Tras un éxito internacional con su séptima novela, que retoma una de las formas más antiguas de la literatura, la forma epistolar, su autora, Lionel Shriver, y también los espectadores no podían haber imaginado una mejor elección para encarnar a esta madre sumida en la duda y la culpabilidad frente a un hijo que transforma su vida en un calvario. Tilda Swinton, una de las mejores actrices internacionales, cautiva por una masiva e intensa interpretación que hipnotiza desde la primera secuencia y que ya se ha visto recompensada por galardones como el de mejor actriz europea del año.
Qué mejor manera de comenzar la película que con el tono que su directora, Lynne Ramsay, ha querido imprimir a este descenso a los infiernos de la maternidad. Bañada en el intenso color rojo de la fiesta de la Tomatina nacional, Tida Swinton se ve arrastrada por miles de brazos que no le dejan tocar el suelo y con la mirada perdida en el vacío, estos primeros planos anuncian que pasará las noches en un blanco rojizo y que su futuro promete tintes de sangre.

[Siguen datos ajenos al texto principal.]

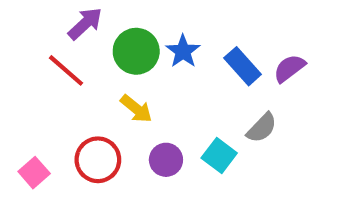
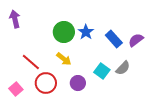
purple arrow: (85, 24) -> (15, 19), moved, turned -60
red line: (66, 70) -> (31, 62), moved
cyan square: (219, 156) -> (102, 71), moved

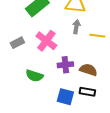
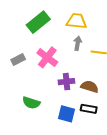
green semicircle: (34, 76) -> (31, 103), moved

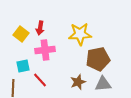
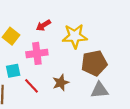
red arrow: (40, 28) -> (43, 25), moved, turned 48
brown star: (78, 82) -> (61, 83), moved

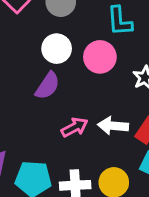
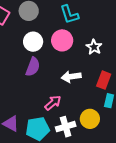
white arrow: (113, 126) -> (71, 77), moved
pink arrow: (75, 127) -> (53, 103), moved

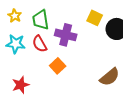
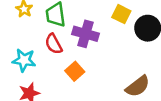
cyan star: (16, 44) -> (24, 60), moved

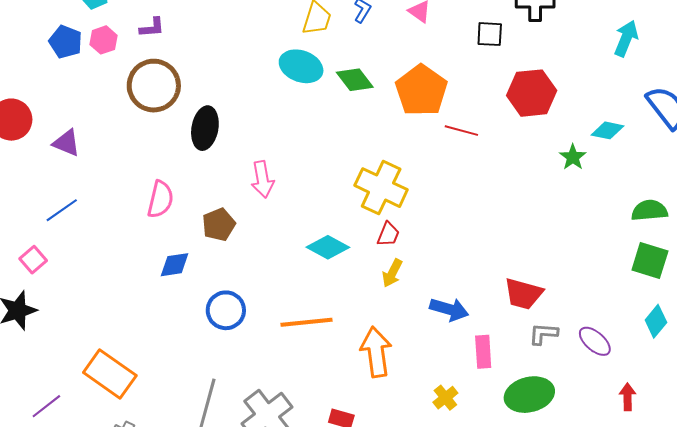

La directora ha concebido la historia en dos partes diferenciadas por su tratamiento. En la primera mitad de la película los planos y las secuencias se mezclan, aparentemente sin sentido, volviendo al pasado y proyectándose al futuro. Una manera de mostrar la pérdida de referencias de una madre sobrepasada por las circunstancias y que, más que inquietar al espectador, lo aturde por un exceso de ejercicios de estilo “contemporáneos”. El problema es que para arriesgarse en construcciones de este tipo y salir airoso hay que tener el talento de un William S. Burroughs, en literatura, o de un Jacques Tati, en cine.
Por suerte, en la segunda parte, Lynne Ramsay decide cambiar las “moderneces mal entendidas” (aunque sigue insistiendo en el rojo, por si algún despistado todavía no ha captado la decimosexta utilización de la metáfora) por un discurso más inteligible y permite disfrutar de este triangulo diabólico.
Un marido que no quiere ver, John C. Reilly a la altura de las circunstancias, un hijo que las trae, Ezra Miller contenido y nada histriónico, y una pobre madre, que lo único que le gustaría hacer es salir pitando de este “hogar -nada dulce- hogar” transforman la última media hora de la película en una lección magistral de interpretación, próxima de una tragedia griega pero absolutamente actual.
Sí, tenemos que ver a Kevin, pese a sus defectos, porque Tilda Swinton hace que todo lo que emprenda se contagie de su personalidad. Prueba de ello es que cualquier visitante de la Villa Necci Campiglio de Milán, recientemente abierta al público y escenario de la espléndida Yo soy el amor, no puede evitar esperar que tras una de sus puertas aparezca la actriz, de un momento a otro, para recibirle. De sueños también se vive.